Résultat, depuis sept ans, elle et son mari plombier ont investi dans un petit trois pièces de 60 m2 acheté, à crédit, 178 000 euros. Située dans le 14e arrondissement, en face d’une cité "plutôt calme", leur résidence est en majorité habitée par des fonctionnaires et des ouvriers, tous des primo-accédants séduits par l’offre du promoteur. "Sans portail, on aurait jamais acheté. Si c’est pour avoir les mêmes risques qu’en HLM, c’est pas la peine, lance Françoise Gumina, qui a habité vingt ans dans un logement social et qui participe à une version marseillaise du concept sécuritaire ’voisins vigilants’. Quand vous vivez dans un quartier connu pour ses problèmes de sécurité, vous voulez être tranquille." A tel point qu’elle et ses voisins n’ont pas du tout apprécié découvrir, à la livraison des travaux, l’absence de clôtures autour de leur parc boisé. "Comme entre temps le promoteur a fait faillite, nous avons négocié avec lui pour qu’il paye le matériel et nous avons posé nous même le grillage", se souvient-elle. 

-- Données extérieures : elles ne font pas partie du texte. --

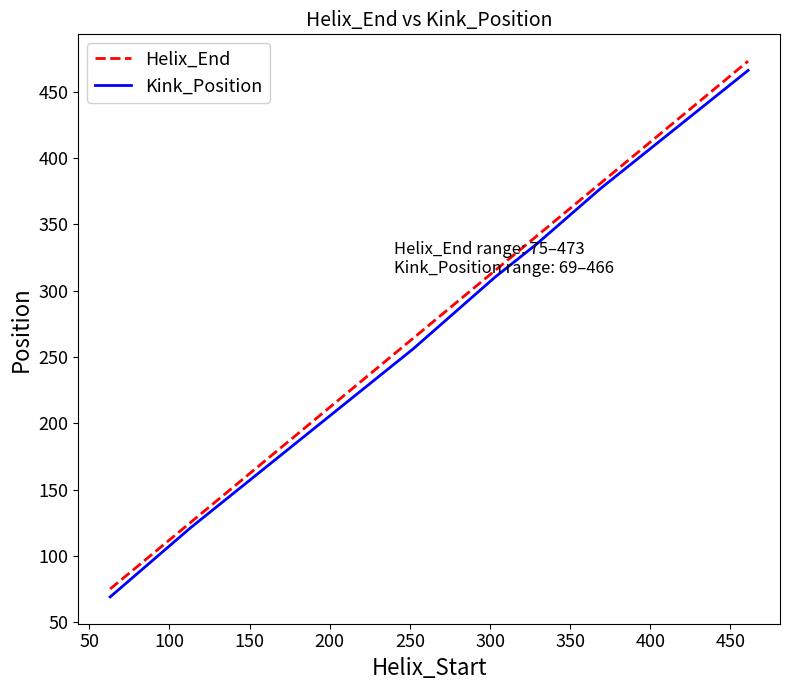

How many distinct data groups are displayed?

2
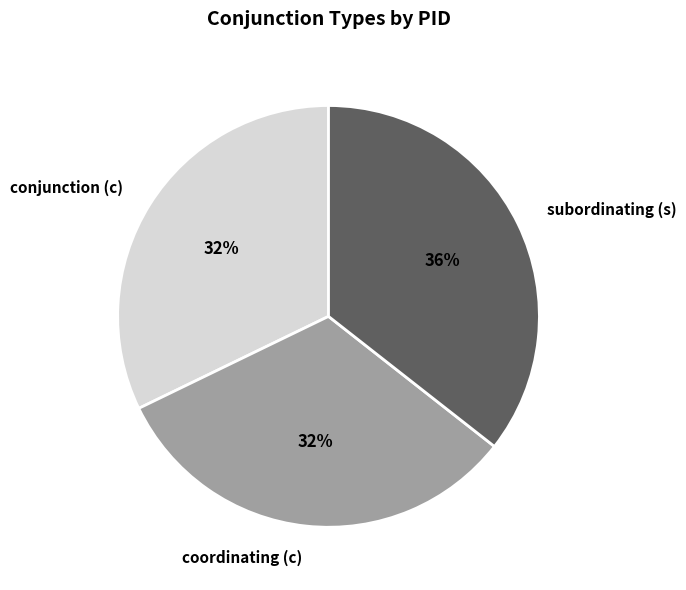

True or false: coordinating (c) accounts for 32% of the total.

True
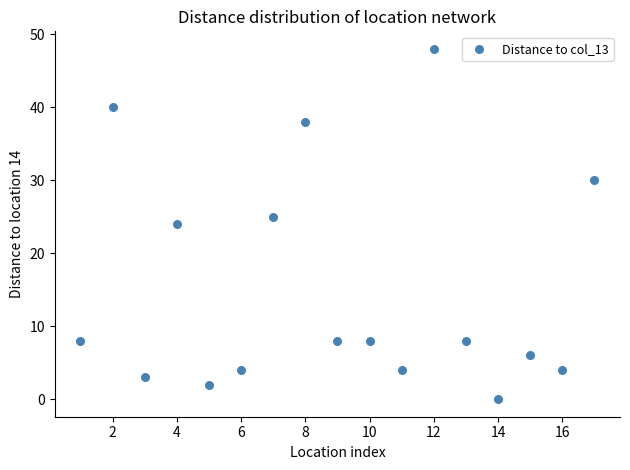

What is the range of X values (max minus min)?

16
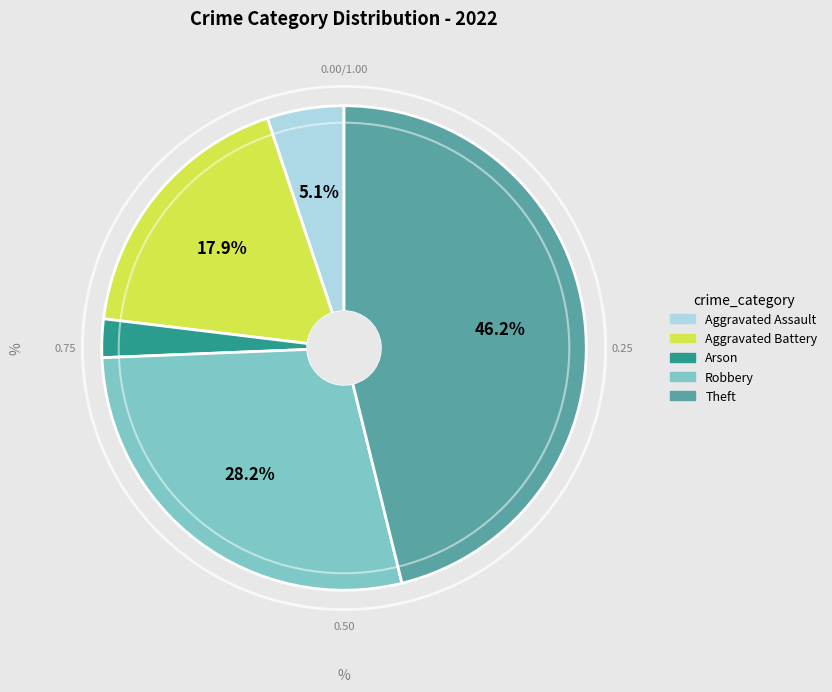

Rank the categories by value from highest to lowest.

Theft, Robbery, Aggravated Battery, Aggravated Assault, Arson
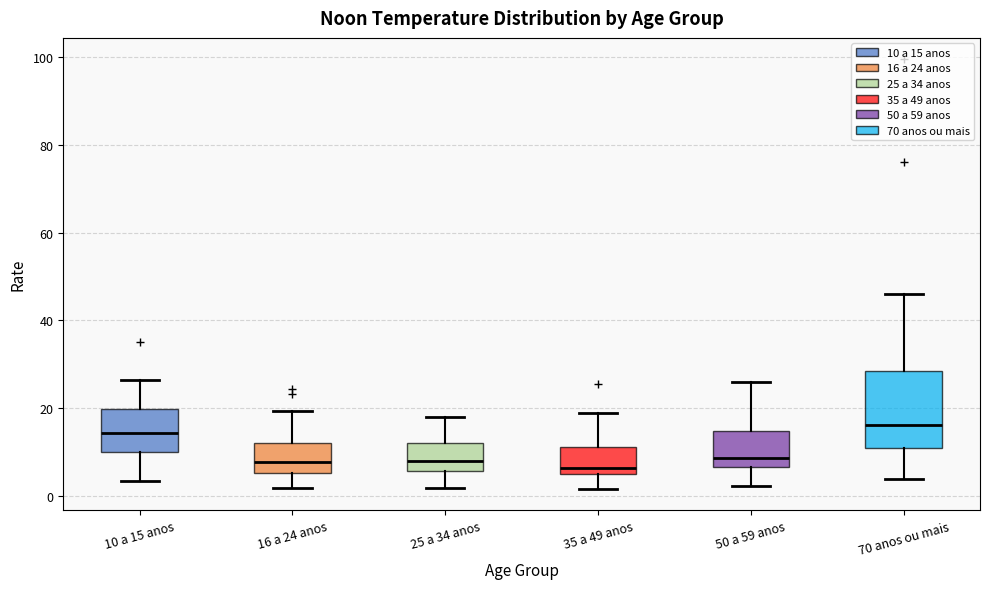

Reading left to right, read every box against the y-axis: the position of its median line, the range the box covers, and the ends of its whiskers. The values are not printed on the chart, so give them approximately, as read against the axis.

10 a 15 anos: median 14, box 10 to 20, whiskers 4 to 26
16 a 24 anos: median 8, box 6 to 12, whiskers 2 to 20
25 a 34 anos: median 8, box 6 to 12, whiskers 2 to 18
35 a 49 anos: median 6, box 4 to 12, whiskers 2 to 18
50 a 59 anos: median 8, box 6 to 14, whiskers 2 to 26
70 anos ou mais: median 16, box 12 to 28, whiskers 4 to 46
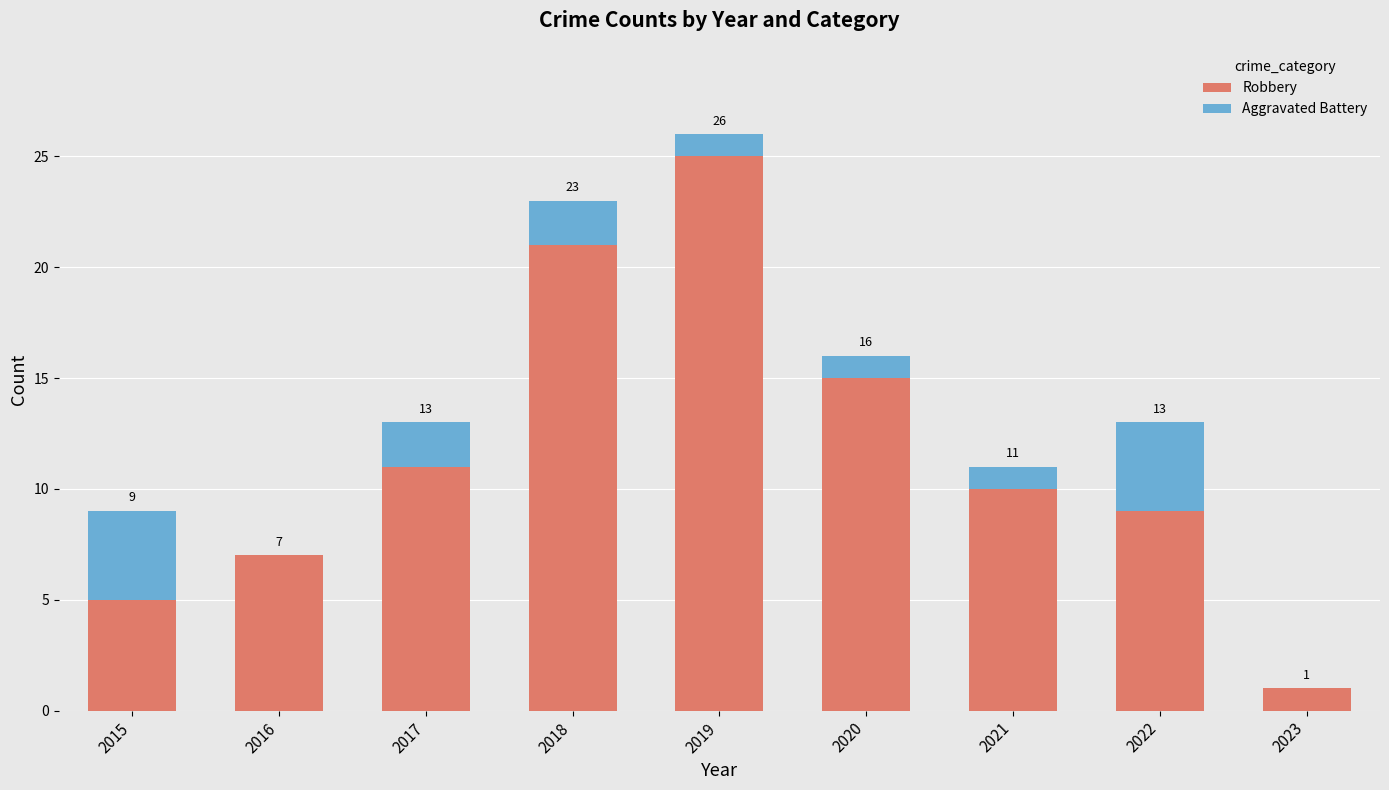

Rank the series by their maximum value, from highest to lowest.

Robbery, Aggravated Battery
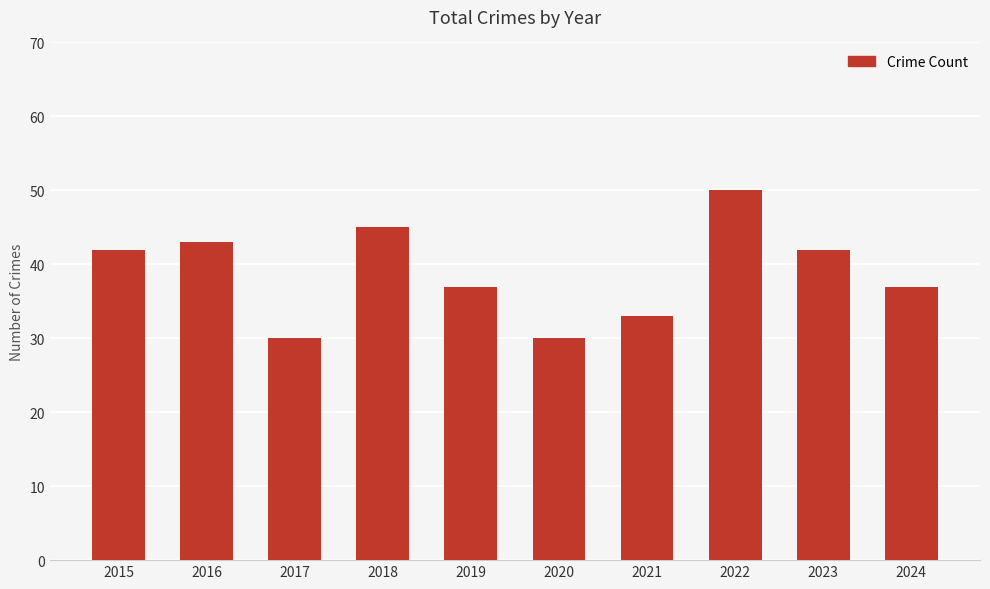

Reading left to right, what are all the values shown in this chart?

42	43	30	45	37	30	33	50	42	37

"Les quartiers nord, un sas d’entrer dans Marseille"

Selon Elisabeth Dorier,"les promoteurs anticipent les désirs des acheteurs et supposent qu’ils préfèrent une résidence fermée. Résultat, les concurrents font pareil". Et les acheteurs n’ont plus d’autres choix que d’opter pour ce type d’habitat. C’est le cas de Christophe, 43 ans, salarié dans le secteur des médias. "Avec ma femme, on voulait investir dans du neuf. On avait le choix entre acheter un bout de terrain pour construire une maison ou investir dans un lotissement. Et dans ce cas, vous n’avez pas d’alternative, vous êtes obligé d’habiter dans une résidence fermée. Impossible d’y échapper", regrette-t-il. Depuis, en conseil syndical, cette fermeture fait débat. "Je leur dis que si l’on ferme, ça veut dire que l’on a quelque chose à cacher. Au final, on attire plus les regards et ça n’empêche pas les cambriolages. Mais les gens, ça les rassure", dit-il. 

Pas de vie de quartier

Dans sa résidence, située dans le quartier de Sainte-Marthe (14e arrondissement), Christophe ne côtoie pas d’ouvriers mais plutôt des "CSP+", comme il dit. Professeurs d’université, avocats ou directeurs de banque, la plupart ont été mutés à Marseille. En arrivant, ils espéraient investir dans le sud ou l’est de la ville. Mais faute de moyens suffisants, ils ont finalement rejoint, quelque peu forcés, les quartiers nord. Dans les hauts de Sainte-Marthe, la municipalité prévoit d’ailleurs d’implanter d’autres résidences. 150 hectares doivent être aménagés pour accueillir, selon la Ville, près de 10 000 "nouveaux marseillais". "Une population ‘couche moyenne’ fortement ‘consommatrice’ d’équipements publics de proximité", peut-on lire sur le site de la municipalité. 

Mais à en croire Elisabeth Dorier, dans ces résidences fermées, situées à proximité de cités paupérisées, on constate "une faible intégration des résidents à la vie de ces quartiers." Ce que Christophe confirme : "Mes voisins quittent la résidence pour leur lieu de travail, ils ne voient rien du quartier, ne font pas leur course ici, ne vont pas à la fête du village et mettent leurs enfants dans le privé. Pour eux, c’est un sas d’entrer dans Marseille, ils se constituent un patrimoine pour ensuite investir ailleurs." D’ailleurs, un quart des résidents ont déjà déménagé. 

Feriel Alouti 

(1) Ces résidences contiennent plus de 10 logements collectifs ou individuels et sont dotés d’au moins un espace commun et d’un ou plusieurs portails.